(Supplied text Opens)

One of the first things Sarkozy did after he moved into the Elysée Palace was to convene a meeting of prominent architects and ask them to come up with a new blueprint for Paris. “Of course,” he said, “projects should be realistic, but for me true realism is the kind that consists in being very ambitious.” His job was to clean up the city’s working-class suburbs, and at the same time build a greener Paris, the first city to conform to the environmental goals laid out in the Kyoto treaty.


La Défense, the main business high-rise district. All photographs for this article were taken from a helicopter.

The results, a year later, may be the beginning of one of the boldest urban planning operations in French history. A formidable list of architects — including Richard Rogers, Jean Nouvel, Djamel Klouche and Roland Castro — put forward proposals that address a range of urban problems: from housing the poor to fixing outdated transportation systems to renewing the immigrant suburbs. Some have suggested practical solutions — new train stations and parks — while others have been more provocative, like Castro, who proposed moving the presidential palace to the outskirts.

The architects will continue to refine their ideas over the next year, so it is unclear what form the final plan will take. And Sarkozy has yet to say how he would pay for such an ambitious undertaking. Whatever their chance of being realized, however, these proposals force us to rethink what it means for Paris to be Paris, and how to fix our faltering cities. At a time when “infrastructure” has become a catchword of politicians around the world, these plans offer a glimpse of what a sustainable, more egalitarian city might look like and the role government might play in shaping one.

“I think we’ve all begun to realize the importance of cities again,” Richard Rogers told me. “You see it in Bogotá, in New York — this new interest in the compact, sustainable city. But Sarkozy deserves some credit for this. I’ve never heard a politician speak so passionately about the importance of a city. He understands that the physical environment can be used to change behavior. And I think the architects responded.”

Late one afternoon in February, the architect Christian de Portzamparc took me to the roof of La Tour Pleyel, a 40-story office tower in a derelict neighborhood just north of the Périphérique, the circular highway that separates Paris from the outlying districts. It was a clear day. Portzamparc pointed out the grim housing projects in La Courneuve, which erupted in rioting four years ago and have since been partly demolished. Sarkozy, then interior minister, spoke of these projects as a place “where gangrene has set in.”


La Tour Pleyel, a high-rise that was part of a more ambitious but abandoned plan in the ’70s.

What struck me most about the view from La Tour Pleyel was the sense of isolation. The road to the airport looked like a scar, dividing the anonymous housing blocks on one side from the green parkland on the other. To the south, industrial wastelands bordered on a dense knot of rust-colored tracks that fed into the Gare du Nord. Another set of tracks, to the Gare de l’Est, cut through an industrial landscape of decrepit sheds and vacant lots. Even the Seine, from here, looked like an open wound. Framed by these brutal incisions, the city seemed like a series of dying, isolated pockets.

(Supplied text Closes)
(Provided data Opens)

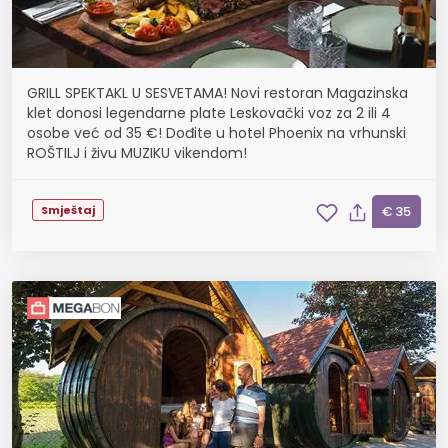
GRILL SPEKTAKL U SESVETAMA! Novi restoran Magazinska
klet donosi legendarne plate Leskovački voz za 2 ili 4
osobe već od 35 €! Dođite u hotel Phoenix na vrhunski
ROŠTILJ i živu MUZIKU vikendom!
Smještaj
€ 35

(Provided data Closes)

# Activity 1:
Answer these questions using the text about Paris.
(a) How many stories does La Tour Pleyel have?
(b) Which architect proposed moving the presidential palace to the outskirts?
(c) From what were all the photographs for the article taken?
# Activity 2:
Transcribe the part of the text about Paris between "La Défense, the" and "to the outskirts.", inclusive.

# Task solution 1:
(a) 40 stories.
(b) Roland Castro.
(c) A helicopter.

# Task solution 2:
La Défense, the main business high-rise district. All photographs for this article were taken from a helicopter.

The results, a year later, may be the beginning of one of the boldest urban planning operations in French history. A formidable list of architects — including Richard Rogers, Jean Nouvel, Djamel Klouche and Roland Castro — put forward proposals that address a range of urban problems: from housing the poor to fixing outdated transportation systems to renewing the immigrant suburbs. Some have suggested practical solutions — new train stations and parks — while others have been more provocative, like Castro, who proposed moving the presidential palace to the outskirts.